**What you should do:** Take every line from the material that has the word "emergency" in it.
»»
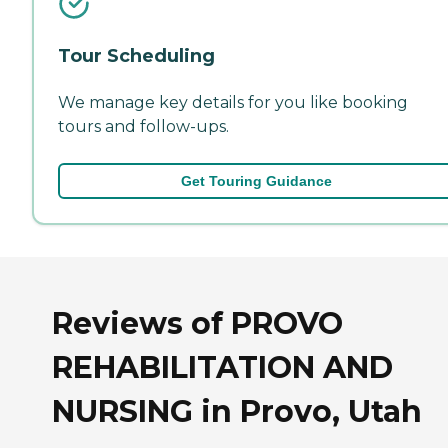
Tour Scheduling
We manage key details for you like booking
tours and follow-ups.
Get Touring Guidance
Reviews of PROVO
REHABILITATION AND
NURSING in Provo, Utah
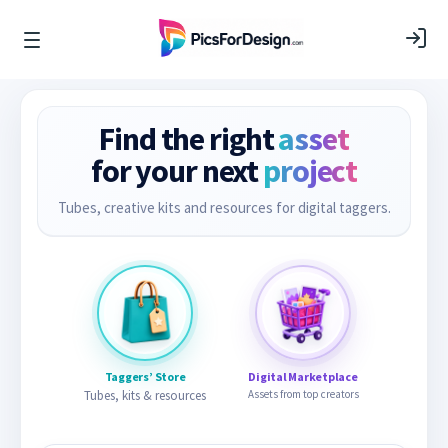
Find the right
asset
for your next
project
Tubes, creative kits and resources for digital taggers.
Taggers’ Store
Digital Marketplace
Tubes, kits & resources
Assets from top creators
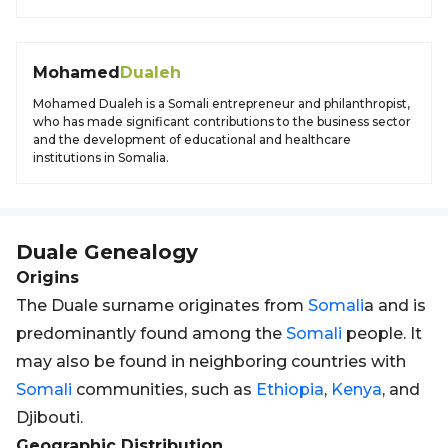
Mohamed
Dualeh
Mohamed Dualeh is a Somali entrepreneur and philanthropist,
who has made significant contributions to the business sector
and the development of educational and healthcare
institutions in Somalia.
Duale
Genealogy
Origins
The Duale surname originates from
Somali
a and is
predominantly found among the
Somali
people. It
may also be found in neighboring countries with
Somali
communities, such as
Ethiopia
,
Kenya
, and
Djibouti.
Geographic Distribution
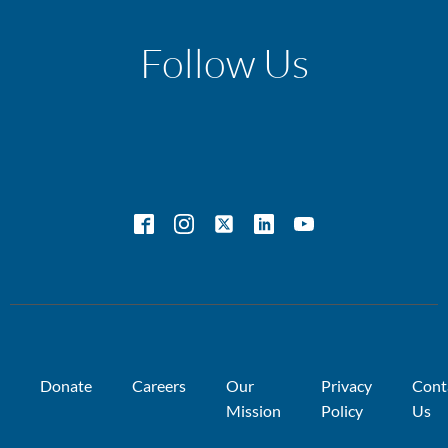
Follow Us
Donate
Careers
Our
Privacy
Cont
Mission
Policy
Us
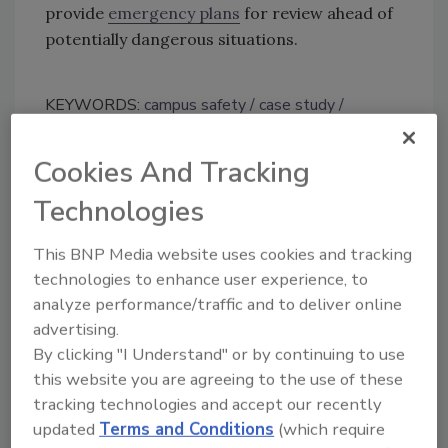
provide
emergency plans
for review ahead of
potentially dangerous situations.
KEYWORDS:
campus safety
case study
emergency communications
mobile security
safety app
student safety and security
Cookies And Tracking
Technologies
Share This Story
This BNP Media website uses cookies and tracking
technologies to enhance user experience, to
analyze performance/traffic and to deliver online
advertising.
By clicking "I Understand" or by continuing to use
this website you are agreeing to the use of these
tracking technologies and accept our recently
Looking for a reprint of this article?
updated
Terms and Conditions
(which require
From high-res PDFs to custom plaques,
««
**Answer below:**
emergency plans
emergency communications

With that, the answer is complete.